Many procrastinators have claimed that ever-closer deadlines help them focus and enforce creativity. There may be something to that. Not quite the procrastination, but the forced wall of immovability restricting them that gets gears going. For proof, get your hands on a copy of The Five Obstructions, a documentary where experimental Danish filmmaker Lars von Trier inflicts five restrictions on his filmmaking mentor and friend Jørgen Leth, pushing him to make the same short film five times in different ways, driving him to the edge of creativity (and of his sanity).
Janna Levin, professor of physics and astronomy at Barnard College at Columbia University and author of Black Hole Blues, believes that it’s the restrictions in science that help scientists get more creative. It’s these limits that give scientists something to work against, or with, and force them to move forward.
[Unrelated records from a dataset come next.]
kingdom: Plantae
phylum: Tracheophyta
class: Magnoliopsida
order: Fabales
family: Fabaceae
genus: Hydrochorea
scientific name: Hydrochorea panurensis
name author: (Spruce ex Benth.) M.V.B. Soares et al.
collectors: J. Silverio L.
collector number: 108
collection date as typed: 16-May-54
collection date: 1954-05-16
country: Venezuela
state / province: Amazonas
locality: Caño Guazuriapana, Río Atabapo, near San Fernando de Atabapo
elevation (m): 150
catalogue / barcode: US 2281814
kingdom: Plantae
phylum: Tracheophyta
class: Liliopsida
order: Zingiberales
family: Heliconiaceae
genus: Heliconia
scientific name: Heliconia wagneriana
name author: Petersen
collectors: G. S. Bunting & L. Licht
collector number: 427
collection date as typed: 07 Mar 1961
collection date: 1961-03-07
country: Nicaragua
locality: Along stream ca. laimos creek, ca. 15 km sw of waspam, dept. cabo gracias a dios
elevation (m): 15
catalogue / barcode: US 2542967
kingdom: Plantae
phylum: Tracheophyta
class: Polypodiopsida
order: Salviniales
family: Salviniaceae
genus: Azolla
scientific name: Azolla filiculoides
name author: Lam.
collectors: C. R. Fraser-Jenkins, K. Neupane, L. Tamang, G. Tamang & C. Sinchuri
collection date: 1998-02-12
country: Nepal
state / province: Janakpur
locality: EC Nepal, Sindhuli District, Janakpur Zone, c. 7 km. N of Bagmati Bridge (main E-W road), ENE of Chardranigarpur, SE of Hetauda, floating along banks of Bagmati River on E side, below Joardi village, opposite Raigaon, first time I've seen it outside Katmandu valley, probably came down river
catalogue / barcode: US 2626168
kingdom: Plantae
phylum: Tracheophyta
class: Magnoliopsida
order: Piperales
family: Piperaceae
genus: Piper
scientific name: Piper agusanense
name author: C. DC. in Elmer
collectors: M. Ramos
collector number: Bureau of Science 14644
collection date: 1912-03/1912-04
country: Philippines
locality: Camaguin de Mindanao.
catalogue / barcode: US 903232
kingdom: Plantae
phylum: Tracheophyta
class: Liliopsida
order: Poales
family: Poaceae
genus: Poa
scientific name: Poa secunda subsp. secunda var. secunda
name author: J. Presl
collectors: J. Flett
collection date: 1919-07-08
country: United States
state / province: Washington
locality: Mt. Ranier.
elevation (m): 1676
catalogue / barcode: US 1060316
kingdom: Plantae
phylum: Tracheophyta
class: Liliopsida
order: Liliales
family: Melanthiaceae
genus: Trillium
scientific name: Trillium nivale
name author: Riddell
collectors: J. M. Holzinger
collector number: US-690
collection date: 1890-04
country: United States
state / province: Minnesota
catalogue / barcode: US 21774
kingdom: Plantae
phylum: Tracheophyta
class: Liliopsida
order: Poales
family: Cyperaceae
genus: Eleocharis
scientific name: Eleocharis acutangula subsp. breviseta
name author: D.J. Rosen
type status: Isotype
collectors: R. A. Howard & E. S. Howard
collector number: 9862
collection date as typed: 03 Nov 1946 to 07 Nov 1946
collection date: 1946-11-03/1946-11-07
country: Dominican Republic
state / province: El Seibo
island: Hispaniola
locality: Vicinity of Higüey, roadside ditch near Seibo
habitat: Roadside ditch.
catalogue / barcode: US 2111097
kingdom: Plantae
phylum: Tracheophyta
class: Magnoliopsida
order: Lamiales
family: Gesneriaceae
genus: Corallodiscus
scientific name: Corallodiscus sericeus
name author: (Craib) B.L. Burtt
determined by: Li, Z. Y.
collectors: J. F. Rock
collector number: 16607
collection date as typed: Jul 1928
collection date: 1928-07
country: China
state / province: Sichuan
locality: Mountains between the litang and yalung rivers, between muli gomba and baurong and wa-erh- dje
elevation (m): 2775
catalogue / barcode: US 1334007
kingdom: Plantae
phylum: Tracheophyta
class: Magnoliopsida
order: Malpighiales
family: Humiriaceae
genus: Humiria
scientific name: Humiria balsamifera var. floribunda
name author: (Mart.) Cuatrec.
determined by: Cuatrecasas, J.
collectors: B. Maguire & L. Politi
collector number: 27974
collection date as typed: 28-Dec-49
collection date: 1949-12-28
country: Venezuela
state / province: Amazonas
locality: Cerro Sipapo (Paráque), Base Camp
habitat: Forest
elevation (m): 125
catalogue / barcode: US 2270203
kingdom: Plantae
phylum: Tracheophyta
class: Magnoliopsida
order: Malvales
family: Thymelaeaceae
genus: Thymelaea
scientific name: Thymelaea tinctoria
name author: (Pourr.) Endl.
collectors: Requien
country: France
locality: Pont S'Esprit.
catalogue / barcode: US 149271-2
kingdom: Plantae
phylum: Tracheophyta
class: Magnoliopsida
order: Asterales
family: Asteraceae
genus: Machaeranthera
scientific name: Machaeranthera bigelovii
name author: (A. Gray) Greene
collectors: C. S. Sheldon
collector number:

Albert Einstein himself, who was recently proven right about gravitational waves after 100 years, had his own limits that aided him in science. Einstein believed that light travels at a certain speed; no faster, no slower. He believed that anything else might change, anything else could be just a theory so long as the speed of light remained the same. Because he had this one constant, the speed of light, he went on to break new ground with the theory of relativity, black holes, and the shape of space. Despite having the restriction of something that could not be changed, Einstein arrived at multiple theorems still being proved true today.
Heisenberg had a similar creative burst from his own uncertainty principle. He said one can’t know exactly where a particle is. This doesn’t really add up to how we typically think about things – we can usually tell where an object is. But a particle’s momentum and the path of its motion are too complicated, especially after we’ve disturbed it. Because of this, he says we just can’t know where the particle is. And with this constant uncertainty, Heisenberg went on to discuss quantum physics in a new way.
Levin’s final example of limitation leading to creativity is Kurt Gödel. Gödel’s theory of limitation was complicated, in that he wanted to prove that not everything can be proven. His theory, considering everything including basic arithmetic, states that not everything can be proven true or false, not everything can be known in the mathematical proven state. But this idea propagated further creativity, including the invention of the computer and artificial intelligence. It was the limitations of the unknown that helped Alan Turing complete the very machines that were the building blocks of the high-tech, cutting-edge device that you’re reading these words on right now. Three cheers for limitations!